Requirement. From the data below, return only the lines from the one with "فناوری اطلاعات" through the one with "чем в первый", exact and inclusive, with pictures left out.

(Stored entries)
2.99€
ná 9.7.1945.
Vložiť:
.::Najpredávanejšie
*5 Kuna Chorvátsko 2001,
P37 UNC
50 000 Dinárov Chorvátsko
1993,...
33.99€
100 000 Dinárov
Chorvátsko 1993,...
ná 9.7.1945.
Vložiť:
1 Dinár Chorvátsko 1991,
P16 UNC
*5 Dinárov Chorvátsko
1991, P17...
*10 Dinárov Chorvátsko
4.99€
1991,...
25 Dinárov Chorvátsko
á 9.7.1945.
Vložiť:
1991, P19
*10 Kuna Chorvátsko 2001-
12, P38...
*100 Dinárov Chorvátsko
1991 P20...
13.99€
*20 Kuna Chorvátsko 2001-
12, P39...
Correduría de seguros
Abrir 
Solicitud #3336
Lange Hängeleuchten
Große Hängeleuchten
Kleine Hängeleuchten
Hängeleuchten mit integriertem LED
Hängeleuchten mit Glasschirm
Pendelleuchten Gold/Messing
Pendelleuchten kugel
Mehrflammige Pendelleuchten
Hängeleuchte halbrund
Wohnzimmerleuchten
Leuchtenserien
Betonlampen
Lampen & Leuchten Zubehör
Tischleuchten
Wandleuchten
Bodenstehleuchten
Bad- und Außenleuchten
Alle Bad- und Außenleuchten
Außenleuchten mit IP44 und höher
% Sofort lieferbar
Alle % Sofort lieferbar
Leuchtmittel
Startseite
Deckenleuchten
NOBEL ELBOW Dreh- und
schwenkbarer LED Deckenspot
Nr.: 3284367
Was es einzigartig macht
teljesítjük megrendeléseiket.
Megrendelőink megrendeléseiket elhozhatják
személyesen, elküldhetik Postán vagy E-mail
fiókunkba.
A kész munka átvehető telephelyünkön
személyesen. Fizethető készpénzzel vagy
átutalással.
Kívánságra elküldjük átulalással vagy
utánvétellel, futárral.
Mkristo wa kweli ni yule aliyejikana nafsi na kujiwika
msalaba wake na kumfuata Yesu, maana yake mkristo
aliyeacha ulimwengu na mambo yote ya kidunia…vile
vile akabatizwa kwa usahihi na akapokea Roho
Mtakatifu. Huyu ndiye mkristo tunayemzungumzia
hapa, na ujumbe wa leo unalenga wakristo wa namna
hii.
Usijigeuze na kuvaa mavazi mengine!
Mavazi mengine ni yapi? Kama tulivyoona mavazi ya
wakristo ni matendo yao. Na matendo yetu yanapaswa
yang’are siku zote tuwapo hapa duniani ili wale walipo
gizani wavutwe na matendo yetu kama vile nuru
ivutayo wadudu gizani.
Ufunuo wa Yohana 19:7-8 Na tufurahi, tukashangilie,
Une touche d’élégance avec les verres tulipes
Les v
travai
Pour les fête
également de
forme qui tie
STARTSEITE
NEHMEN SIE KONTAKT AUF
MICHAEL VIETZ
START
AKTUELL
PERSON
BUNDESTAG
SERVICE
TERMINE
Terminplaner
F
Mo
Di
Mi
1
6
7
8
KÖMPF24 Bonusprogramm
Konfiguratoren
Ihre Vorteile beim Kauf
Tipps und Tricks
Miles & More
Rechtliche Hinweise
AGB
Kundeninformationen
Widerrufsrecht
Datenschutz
--
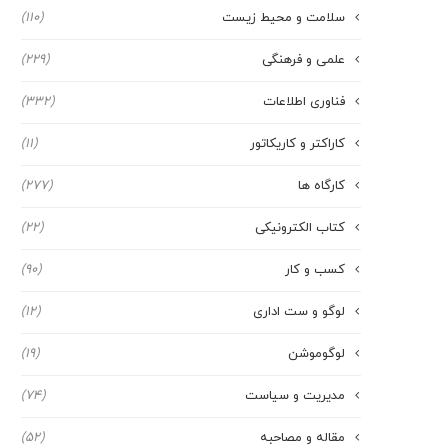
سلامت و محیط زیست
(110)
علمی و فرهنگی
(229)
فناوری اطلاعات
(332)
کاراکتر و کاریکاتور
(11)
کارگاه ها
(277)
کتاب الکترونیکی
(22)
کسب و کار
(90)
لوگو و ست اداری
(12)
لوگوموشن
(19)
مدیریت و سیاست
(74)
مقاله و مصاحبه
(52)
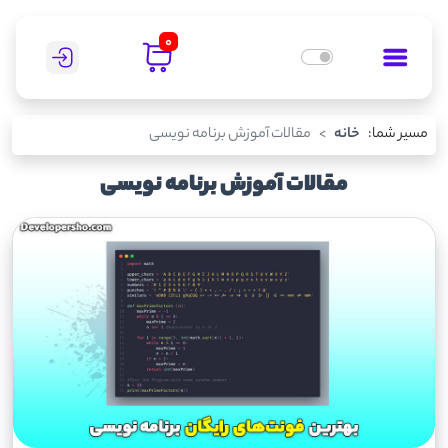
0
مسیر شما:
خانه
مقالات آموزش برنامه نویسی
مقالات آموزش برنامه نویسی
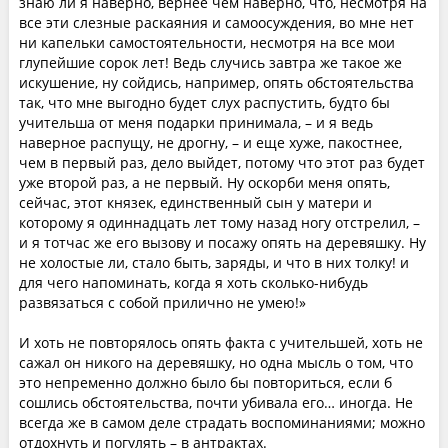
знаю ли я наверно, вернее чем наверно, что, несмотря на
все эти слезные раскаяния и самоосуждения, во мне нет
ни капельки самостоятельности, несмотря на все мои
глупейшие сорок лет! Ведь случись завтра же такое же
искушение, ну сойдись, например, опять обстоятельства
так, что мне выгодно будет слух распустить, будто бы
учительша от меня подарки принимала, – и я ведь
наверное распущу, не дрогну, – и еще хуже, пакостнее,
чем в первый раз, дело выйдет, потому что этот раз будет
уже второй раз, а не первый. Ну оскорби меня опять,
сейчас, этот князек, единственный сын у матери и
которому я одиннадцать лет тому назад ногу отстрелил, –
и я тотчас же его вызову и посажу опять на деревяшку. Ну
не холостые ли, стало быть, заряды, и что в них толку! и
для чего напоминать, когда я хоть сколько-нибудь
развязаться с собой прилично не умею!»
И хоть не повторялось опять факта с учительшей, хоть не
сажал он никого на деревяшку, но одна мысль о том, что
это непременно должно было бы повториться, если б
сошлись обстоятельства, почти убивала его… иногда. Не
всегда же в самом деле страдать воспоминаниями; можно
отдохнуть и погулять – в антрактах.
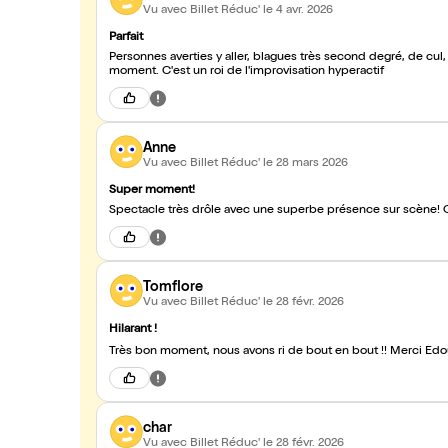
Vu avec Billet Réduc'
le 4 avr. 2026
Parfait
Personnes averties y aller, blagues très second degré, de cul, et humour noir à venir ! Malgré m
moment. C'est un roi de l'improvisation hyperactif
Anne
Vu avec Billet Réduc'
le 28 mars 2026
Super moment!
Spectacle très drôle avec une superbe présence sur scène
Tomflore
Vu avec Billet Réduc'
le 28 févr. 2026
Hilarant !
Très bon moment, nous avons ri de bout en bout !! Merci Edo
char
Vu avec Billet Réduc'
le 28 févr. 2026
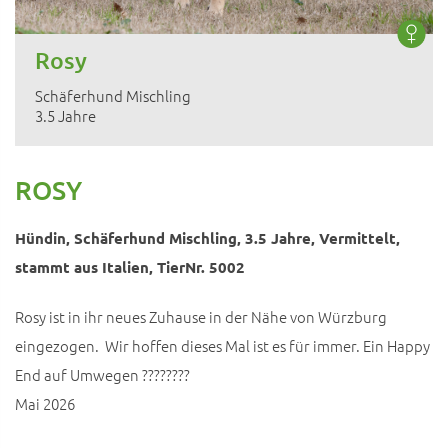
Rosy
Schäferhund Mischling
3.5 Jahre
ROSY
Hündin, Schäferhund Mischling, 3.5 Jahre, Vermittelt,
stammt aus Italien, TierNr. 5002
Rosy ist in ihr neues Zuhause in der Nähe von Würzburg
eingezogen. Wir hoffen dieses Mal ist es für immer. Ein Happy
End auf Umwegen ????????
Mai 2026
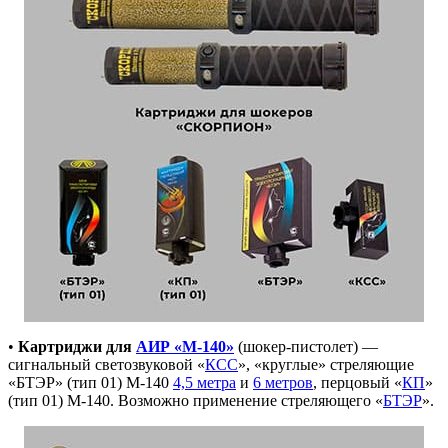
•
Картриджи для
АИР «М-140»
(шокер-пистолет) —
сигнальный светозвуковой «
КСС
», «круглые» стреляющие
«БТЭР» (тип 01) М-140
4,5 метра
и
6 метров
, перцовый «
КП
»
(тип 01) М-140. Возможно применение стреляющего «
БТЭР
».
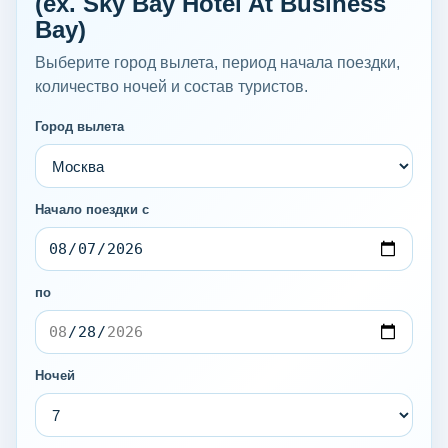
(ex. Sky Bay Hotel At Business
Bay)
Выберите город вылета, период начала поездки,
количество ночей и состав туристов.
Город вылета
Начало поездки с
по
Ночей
...
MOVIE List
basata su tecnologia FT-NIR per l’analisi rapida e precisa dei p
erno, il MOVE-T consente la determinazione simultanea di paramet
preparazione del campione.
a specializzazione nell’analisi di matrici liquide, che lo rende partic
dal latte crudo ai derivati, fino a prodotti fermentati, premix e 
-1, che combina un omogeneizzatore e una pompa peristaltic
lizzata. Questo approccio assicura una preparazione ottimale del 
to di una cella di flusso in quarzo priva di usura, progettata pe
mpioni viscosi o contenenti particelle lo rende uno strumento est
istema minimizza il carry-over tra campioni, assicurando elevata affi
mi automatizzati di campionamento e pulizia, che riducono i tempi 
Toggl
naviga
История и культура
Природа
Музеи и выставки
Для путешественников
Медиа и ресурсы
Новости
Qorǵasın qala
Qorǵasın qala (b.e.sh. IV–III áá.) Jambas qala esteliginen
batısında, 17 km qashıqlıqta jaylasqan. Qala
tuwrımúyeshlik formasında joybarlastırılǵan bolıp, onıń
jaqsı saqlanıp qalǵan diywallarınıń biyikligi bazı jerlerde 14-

Response to the task.
فناوری اطلاعات
(332)
کاراکتر و کاریکاتور
(11)
کارگاه ها
(277)
کتاب الکترونیکی
(22)
کسب و کار
(90)
لوگو و ست اداری
(12)
لوگوموشن
(19)
مدیریت و سیاست
(74)
مقاله و مصاحبه
(52)
0
مسیر شما:
خانه
مقالات آموزش برنامه نویسی
مقالات آموزش برنامه نویسی
знаю ли я наверно, вернее чем наверно, что, несмотря на
все эти слезные раскаяния и самоосуждения, во мне нет
ни капельки самостоятельности, несмотря на все мои
глупейшие сорок лет! Ведь случись завтра же такое же
искушение, ну сойдись, например, опять обстоятельства
так, что мне выгодно будет слух распустить, будто бы
учительша от меня подарки принимала, – и я ведь
наверное распущу, не дрогну, – и еще хуже, пакостнее,
чем в первый раз, дело выйдет, потому что этот раз будет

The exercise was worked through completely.